I remember one of my lowest times when I was in the storm of addiction. I had been at some strangers house and we smoked crack all night and I saw things I wish now I never had. This guy we left and went to another one of his friends house and he pretty much pimped me out that day to his friend and he left and left me there. This guy offered me some of his pills he takes and I didn't even ask what they were and I took them. I then left his house when he passed out and walked down to my guy friends apartment. I was so disgusted with my life with everything. I felt so alone and that the only thing I was good for was my body and my life would never get better. I tried so hard to stay sober and I had times I stayed sober. I felt so dirty and used up and decided I was done with life with this battle. I was done with it all. No one loved me I was thinking. Which wasn't true cause my family loved me but that wasn't enough. Why couldn't that be enough to keep me clean! That night I was on the couch and my guy friend was in his room asleep. I just wanted it all to be over! I wanted it all to stop! I needed silence! I took hands full of pills while tears dripped down my cheeks and drank it down with beer. I remember of all things I remember when I finished the beer I layed back on the couch and said I am sorry God I tried. Next thing I remember is coming too in ICU on a ventilator. I was so out of it and was hallucinating so bad. At one point I remember seeing this beautiful garden and I was trying to get out of bed and go to it. They ended up tying my hands down. I also remember trying to talk to my mom and it made sense in my head what I was saying but the words coming out of my mouth was Gibberish. The doctors were worried about brain damage cause they were not sure how long I wasn't breathing for. Cause see that guy whose house I was at left for work about 5 or 6 in morning and when he came home about 430 or 500 that afternoon I was laying on floor face down not breathing. He said he just sat in chair cause he thought I was just passed out. He received a phone call from someone who said they were FBI and asked where I was and he told them I was on the ground and they asked if I was breathing and whoever it was on other line called 911 not this guy. Ok this was not FBI! Why would they call asking for me,? At that moment? I don't know who it was but I do know it was divine intervention!! 

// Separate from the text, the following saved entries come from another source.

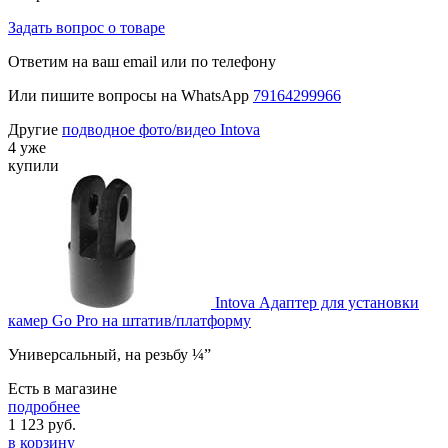
Задать вопрос о товаре
Ответим на ваш email или по телефону
Или пишите вопросы на WhatsApp
79164299966
Другие
подводное фото/видео Intova
4 уже
купили
Intova Адаптер для установки
камер Go Pro на штатив/платформу
Универсальный, на резьбу ¼”
Есть в магазине
подробнее
1 123
руб.
в корзину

No matter how dark your life may seem and you want to end it all. ..God is there to save you from hands of death. . Even if you don't want to be saved. HE will save you because He loves you and He sees the Amazing future you have ahead of you even though all you see is darkness! He will never let you go! Look what all I had done just days before! Drugs, prostituting..And yet God still out of His love and mercy saved me from me and from death! He didn't see the mess and filth but He did see His daughter whom He loved and adores!